Sotheby’s Contemporary Art Totals $74,564,400

Explosive bidding in an overflowing sale room brought a total of $74,564,400, the second highest sales total for a Contemporary evening auction at Sotheby’s since 1989. Nineteen works sold for over $1 million, with the top selling lot of the evening, Willem de Kooning’s Abstract Expressionist masterpiece from 1959, Spike’s Folly I, bringing $11,208,000. Eleven works from the Estate of Vera G. List brought $8,246,800, well over the high estimate of $6.9 million and highlighted by Agnes Martin’s Leaves which brought a record $2,584,000, over a high estimate of $2.2 million. Seven auction records were set, including Hans Hofmann, Lee Bontecou, Brice Marden, Susan Rothenberg and a sculpture by Lichtenstein.

“Tonight was a fantastic success for the Contemporary Art market and for Sotheby’s,” commented Tobias Meyer, worldwide head of Sotheby’s Contemporary Art department. “There was such tremendous depth in the bidding tonight that as the auctioneer, it was at times hard to keep up. We saw a new group of younger collectors participating who were not active three years ago, and they were aggressive for the works they wanted. Additionally, buyers of the top lots were predominantly European private collectors.” Mr. Meyer added that the auction this evening was one of Sotheby’s most profitable Contemporary sales ever.

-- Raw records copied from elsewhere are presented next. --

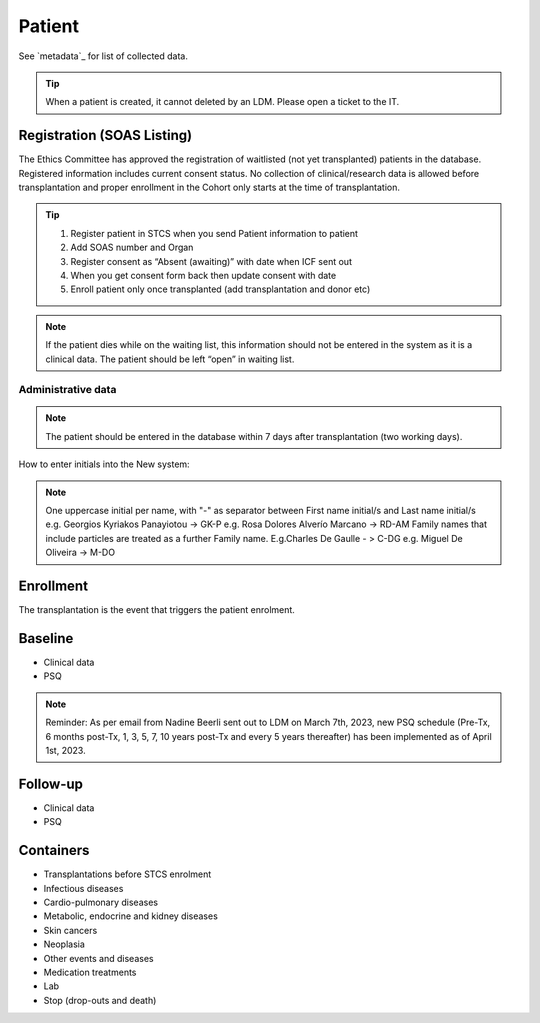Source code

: Patient
*******************

See `metadata`_ for list of collected data.

.. tip::
   When a patient is created, it cannot deleted by an LDM. Please open a ticket to the IT.

Registration (SOAS Listing)
========================

The Ethics Committee has approved the registration of waitlisted (not yet transplanted) patients in the database. Registered information includes current consent status. No collection of clinical/research data is allowed before transplantation and proper enrollment in the Cohort only starts at the time of transplantation.

.. image:: patient_regi.png

.. tip::
   1. Register patient in STCS when you send Patient information to patient
   2. Add SOAS number and Organ
   3. Register consent as “Absent (awaiting)” with date when ICF sent out
   4. When you get consent form back then update consent with date
   5. Enroll patient only once transplanted (add transplantation and donor etc)


.. note::
   If the patient dies while on the waiting list, this information should not be entered in the system as it is a clinical data. The patient should 
   be left “open” in waiting list.



Administrative data
--------

.. note::
   The patient should be entered in the database within 7 days after transplantation (two working days). 

How to enter initials into the New system:

.. note::
   
   One uppercase initial per name, with "-" as separator between First name initial/s and Last name initial/s e.g. Georgios Kyriakos Panayiotou -> 
   GK-P e.g. Rosa Dolores Alverío Marcano -> RD-AM Family names that include particles are treated as a further Family name. E.g.Charles De Gaulle - 
   > C-DG e.g. Miguel De Oliveira -> M-DO

Enrollment
=======================

The transplantation is the event that triggers the patient enrolment.

.. image:: patient_enrol.png


Baseline
=========

- Clinical data

- PSQ

.. note::
   Reminder: As per email from Nadine Beerli sent out to LDM on March 7th, 2023, new PSQ schedule (Pre-Tx, 6 months post-Tx, 1, 3, 5, 7, 10 years 
   post-Tx and every 5 years thereafter) has been implemented as of April 1st, 2023.

Follow-up
==========

- Clinical data

- PSQ

Containers
============

- Transplantations before STCS enrolment
- Infectious diseases
- Cardio-pulmonary diseases
- Metabolic, endocrine and kidney diseases
- Skin cancers
- Neoplasia
- Other events and diseases
- Medication treatments
- Lab
- Stop (drop-outs and death)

Matthew Carey-Williams, Vice President of Sotheby’s Contemporary Art Department, commented: “We saw several important trends this evening, most notably that rare, minimalist works that are fresh to the market perform exceptionally well as evidenced by the record prices achieved for paintings and works on paper by Agnes Martin. Furthermore, the market for Abstract Expressionist artists continues to be strong with rare works of great quality, such as de Kooning’s Spike’s Folly I and Rothko’s No. 8 (White Stripe), achieving the top two prices this evening.”

Tonight’s top lot was Willem de Kooning’s monumental abstraction, Spike’s Folly I, an oil on canvas from 1959 which sold for $11,208,000 (est. $10/15 million). Originally purchased by legendary Contemporary collectors Ethel and Robert Scull from the Sidney Janis Gallery, this work stands as one of de Kooning’s greatest paintings from the late 1950’s.

Works by Mark Rothko continue to draw competition as evidenced by No. 8 (White Stripe) which brought $8,856,000 (est. $8/10 million). This large-format canvas from 1958 illustrates the artist’s absolute authority over color, surface, texture and composition, and resonates with the artist’s desire to create art that is beyond the very boundaries of painting, encompassing a transcendent, deeply affecting relationship between the viewer and the object.

The night began with intense competition for the works being offered by the Estate of Vera G. List, a dedicated art collector and lifelong philanthropist who passed away in October of 2002. The total of $8,246,800 far surpassed the $6.9 high estimate, with all eleven of the works offered finding buyers. The top lot was led by Agnes Martin’s Leaves, an acrylic and pencil on canvas from 1966, which brought $2,584,000 (est. $1.8/2.2 million), well above the previous auction record of $1,432,500. Tonight was a very strong showing for the artist whose Untitled work on paper brought $299,000 (est. $100/150,000), a record for a work on paper by Martin at auction. The second highest lot of the group was Ed Ruscha’s Not Only Securing the Last Letter, But Damaging It as Well (Boss), an oil on canvas from 1964 which brought $1,912,000. An auction record was also established for Lee Bontecou, whose Untitled work in welded steel, canvas, fabric and copper wire from 1959-1960 sold for $456,000, soaring over a $70,000 pre-sale estimate. An additional 53 works from the Estate of Vera G. List will be offered in Sotheby’s sale of Contemporary Art tomorrow, and Sotheby’s will also offer Property from this estate next year in London and New York, including paintings, prints, photographs and other works of art.

Also performing well were Francis Bacon’s Three Studies for Portrait of Lucian Freud which brought $3,816,000, over a $3.5 million estimate, and Barnett Newman’s White Fire which sold for $3,704,000 (est. $3/4 million).

Bidding was fierce for Jean-Michel Basquiat’s Untitled (Two Heads on Gold) from 1982. Indeed one of the artist’s most powerful compositions, this work soared above the $3.5 million high estimate to bring $4,600,000. Brice Marden’s 10 (Dialog 2) from 1987-88 set a record for the artist at auction when it sold for $2,472,000.

A bidding battle ensued for Roy Lichtenstein’s sculpture from 1996 entitled Woman: Sunlight, Moonlight. No fewer than five bidders competed for the work which finally sold for $2,136,000 (est. 1.5/2.0 million), a record for a sculpture by the artist at auction.